Tax reprieve for non-doms

It continues:

The tax authority is being toasted in some of the most expensive houses in London after it abandoned a retrospective crackdown on loans secured on foreign assets.

The reversal has softened the impact of a rule change that was expected to force some wealthy “non-doms” – foreign residents who can exempt offshore income from UK tax – to sell their homes.

The technical change is significant: HMRC has decided that it will not now retrospectively deem that assets used as security for the UK loans of non-doms are assets that have for tax purposes been remitted to the UK, with tax potentially therefore being due on them.To put it another way: HMRC have decided a loophole for the rich that it had been announced would be reversed can continue.

Three thoughts follow.

First, Jolyon Maugham and I worked hard with Labour before the election to suggest the non-dom rule had to end, and that policy initiative provided it with the most successful day of its campaign. I remain convinced it is the right thing to do. There is no justice in a tax system that discriminates between people on the basis of the accident of a person's place of birth. There should be no more loopholes because there should be no non-dom rule since it offends all the most basic tenants of social justice.

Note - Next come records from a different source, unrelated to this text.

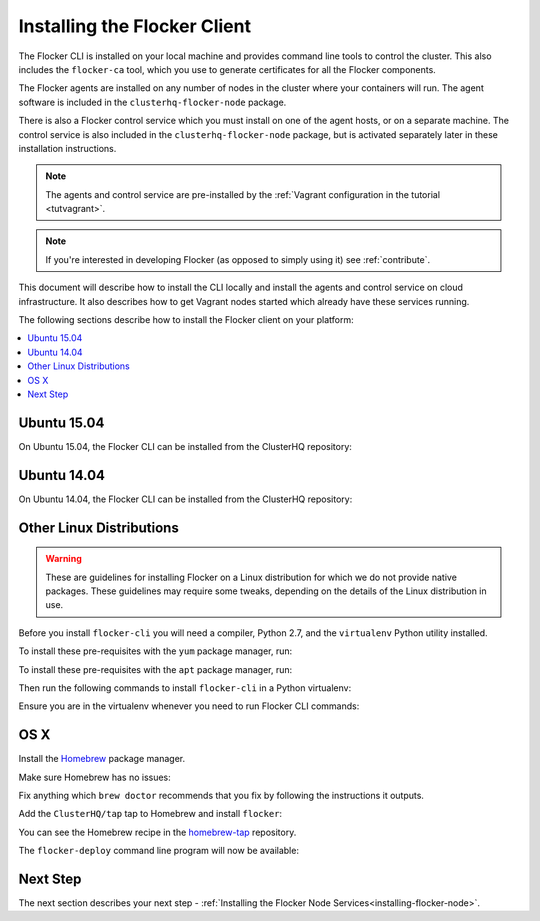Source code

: .. _installing-flocker-cli:

=============================
Installing the Flocker Client
=============================

The Flocker CLI is installed on your local machine and provides command line tools to control the cluster. 
This also includes the ``flocker-ca`` tool, which you use to generate certificates for all the Flocker components.

The Flocker agents are installed on any number of nodes in the cluster where your containers will run.
The agent software is included in the ``clusterhq-flocker-node`` package.

There is also a Flocker control service which you must install on one of the agent hosts, or on a separate machine. 
The control service is also included in the ``clusterhq-flocker-node`` package, but is activated separately later in these installation instructions.

.. note:: The agents and control service are pre-installed by the :ref:`Vagrant configuration in the tutorial <tutvagrant>`.

.. note:: If you're interested in developing Flocker (as opposed to simply using it) see :ref:`contribute`.

This document will describe how to install the CLI locally and install the agents and control service on cloud infrastructure.
It also describes how to get Vagrant nodes started which already have these services running.

The following sections describe how to install the Flocker client on your platform:

.. contents::
   :local:
   :backlinks: none
   :depth: 2

.. _installing-flocker-cli-ubuntu-15.04:

Ubuntu 15.04
============

On Ubuntu 15.04, the Flocker CLI can be installed from the ClusterHQ repository:

.. task:: install_cli ubuntu-15.04
   :prompt: alice@mercury:~$

.. _installing-flocker-cli-ubuntu-14.04:

Ubuntu 14.04
============

On Ubuntu 14.04, the Flocker CLI can be installed from the ClusterHQ repository:

.. task:: install_cli ubuntu-14.04
   :prompt: alice@mercury:~$

Other Linux Distributions
=========================

.. warning::

   These are guidelines for installing Flocker on a Linux distribution for which we do not provide native packages.
   These guidelines may require some tweaks, depending on the details of the Linux distribution in use.

Before you install ``flocker-cli`` you will need a compiler, Python 2.7, and the ``virtualenv`` Python utility installed.

To install these pre-requisites with the ``yum`` package manager, run:

.. task:: cli_pip_prereqs centos-7
   :prompt: alice@mercury:~$


To install these pre-requisites with the ``apt`` package manager, run:

.. task:: cli_pip_prereqs ubuntu-15.04
   :prompt: alice@mercury:~$

Then run the following commands to install ``flocker-cli`` in a Python virtualenv:

.. task:: cli_pip_install flocker-client
   :prompt: alice@mercury:~$

Ensure you are in the virtualenv whenever you need to run Flocker CLI commands:

.. task:: cli_pip_test flocker-client
   :prompt: alice@mercury:~$

OS X
====

Install the `Homebrew`_ package manager.

Make sure Homebrew has no issues:

.. prompt:: bash alice@mercury:~$

   brew doctor

Fix anything which ``brew doctor`` recommends that you fix by following the instructions it outputs.

Add the ``ClusterHQ/tap`` tap to Homebrew and install ``flocker``:

.. task:: test_homebrew flocker-|latest-installable|
   :prompt: alice@mercury:~$

You can see the Homebrew recipe in the `homebrew-tap`_ repository.

The ``flocker-deploy`` command line program will now be available:

.. version-code-block:: console

   alice@mercury:~$ flocker-deploy --version
   |latest-installable|
   alice@mercury:~$

Next Step
=========

The next section describes your next step - :ref:`Installing the Flocker Node Services<installing-flocker-node>`.

.. _Homebrew: http://brew.sh
.. _homebrew-tap: https://github.com/ClusterHQ/homebrew-tap
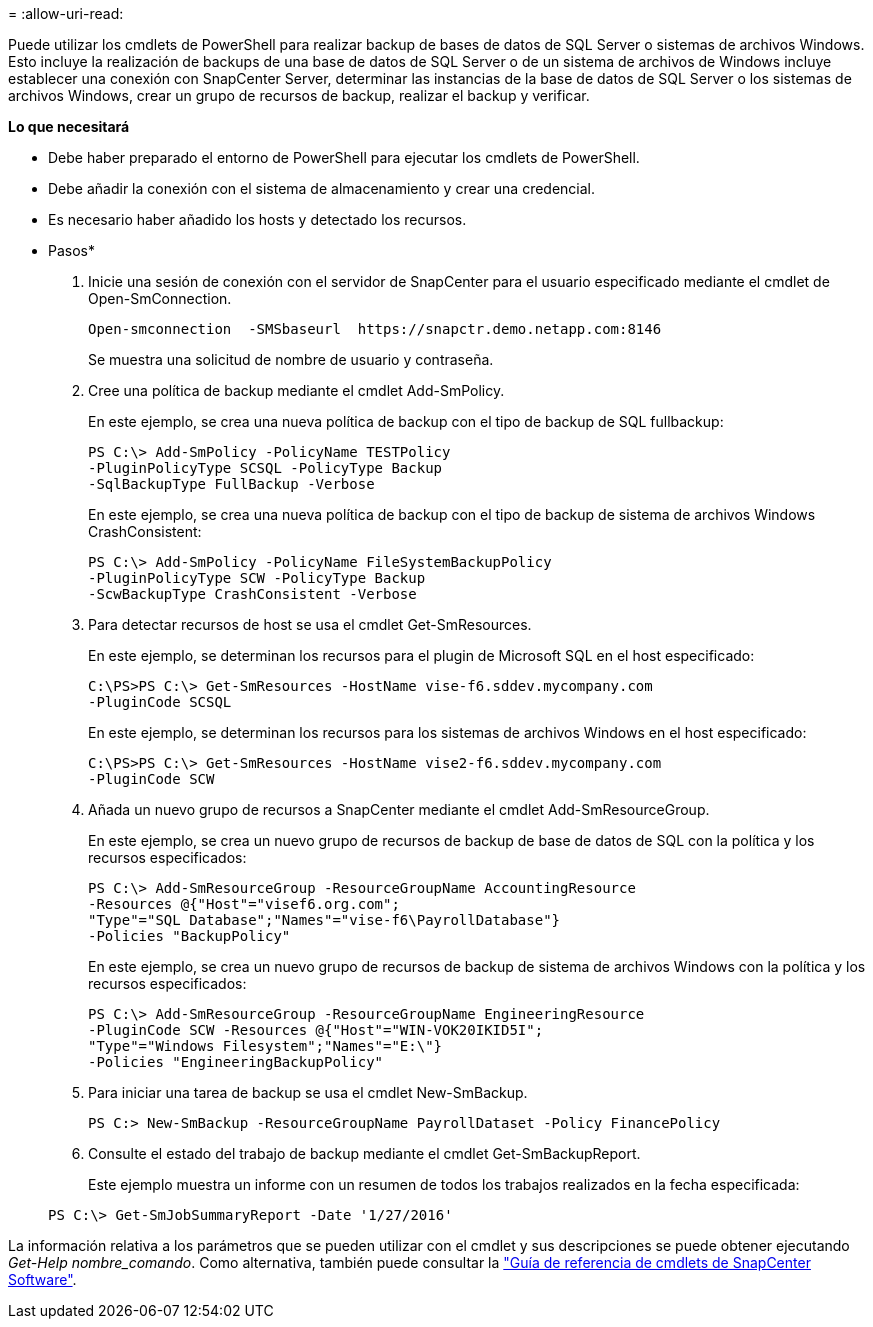 = 
:allow-uri-read: 


Puede utilizar los cmdlets de PowerShell para realizar backup de bases de datos de SQL Server o sistemas de archivos Windows. Esto incluye la realización de backups de una base de datos de SQL Server o de un sistema de archivos de Windows incluye establecer una conexión con SnapCenter Server, determinar las instancias de la base de datos de SQL Server o los sistemas de archivos Windows, crear un grupo de recursos de backup, realizar el backup y verificar.

*Lo que necesitará*

* Debe haber preparado el entorno de PowerShell para ejecutar los cmdlets de PowerShell.
* Debe añadir la conexión con el sistema de almacenamiento y crear una credencial.
* Es necesario haber añadido los hosts y detectado los recursos.


* Pasos*

. Inicie una sesión de conexión con el servidor de SnapCenter para el usuario especificado mediante el cmdlet de Open-SmConnection.
+
[listing]
----
Open-smconnection  -SMSbaseurl  https://snapctr.demo.netapp.com:8146
----
+
Se muestra una solicitud de nombre de usuario y contraseña.

. Cree una política de backup mediante el cmdlet Add-SmPolicy.
+
En este ejemplo, se crea una nueva política de backup con el tipo de backup de SQL fullbackup:

+
[listing]
----
PS C:\> Add-SmPolicy -PolicyName TESTPolicy
-PluginPolicyType SCSQL -PolicyType Backup
-SqlBackupType FullBackup -Verbose
----
+
En este ejemplo, se crea una nueva política de backup con el tipo de backup de sistema de archivos Windows CrashConsistent:

+
[listing]
----
PS C:\> Add-SmPolicy -PolicyName FileSystemBackupPolicy
-PluginPolicyType SCW -PolicyType Backup
-ScwBackupType CrashConsistent -Verbose
----
. Para detectar recursos de host se usa el cmdlet Get-SmResources.
+
En este ejemplo, se determinan los recursos para el plugin de Microsoft SQL en el host especificado:

+
[listing]
----
C:\PS>PS C:\> Get-SmResources -HostName vise-f6.sddev.mycompany.com
-PluginCode SCSQL
----
+
En este ejemplo, se determinan los recursos para los sistemas de archivos Windows en el host especificado:

+
[listing]
----
C:\PS>PS C:\> Get-SmResources -HostName vise2-f6.sddev.mycompany.com
-PluginCode SCW
----
. Añada un nuevo grupo de recursos a SnapCenter mediante el cmdlet Add-SmResourceGroup.
+
En este ejemplo, se crea un nuevo grupo de recursos de backup de base de datos de SQL con la política y los recursos especificados:

+
[listing]
----
PS C:\> Add-SmResourceGroup -ResourceGroupName AccountingResource
-Resources @{"Host"="visef6.org.com";
"Type"="SQL Database";"Names"="vise-f6\PayrollDatabase"}
-Policies "BackupPolicy"
----
+
En este ejemplo, se crea un nuevo grupo de recursos de backup de sistema de archivos Windows con la política y los recursos especificados:

+
[listing]
----
PS C:\> Add-SmResourceGroup -ResourceGroupName EngineeringResource
-PluginCode SCW -Resources @{"Host"="WIN-VOK20IKID5I";
"Type"="Windows Filesystem";"Names"="E:\"}
-Policies "EngineeringBackupPolicy"
----
. Para iniciar una tarea de backup se usa el cmdlet New-SmBackup.
+
[listing]
----
PS C:> New-SmBackup -ResourceGroupName PayrollDataset -Policy FinancePolicy
----
. Consulte el estado del trabajo de backup mediante el cmdlet Get-SmBackupReport.
+
Este ejemplo muestra un informe con un resumen de todos los trabajos realizados en la fecha especificada:

+
[listing]
----
PS C:\> Get-SmJobSummaryReport -Date '1/27/2016'
----


La información relativa a los parámetros que se pueden utilizar con el cmdlet y sus descripciones se puede obtener ejecutando _Get-Help nombre_comando_. Como alternativa, también puede consultar la https://library.netapp.com/ecm/ecm_download_file/ECMLP2880726["Guía de referencia de cmdlets de SnapCenter Software"^].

Second, the idea that there can be a U-turn on this issue but not on benefits is just sickening. The wealthiest can have their stress relieved: the less well off can have their stress increased. There can be few more obvious indications of moral bankruptcy.

Third, was it chance that this was announced when the Chinese were in town? They hold more of the wealth related visas now available in the UK than any other nationality. The political cynicism on view is quite extraordinary.

A tax system that can do this is in need of the most thorough overhaul, from top to bottom. Labour must deliver on the promise to start addressing how that could be done, and soon.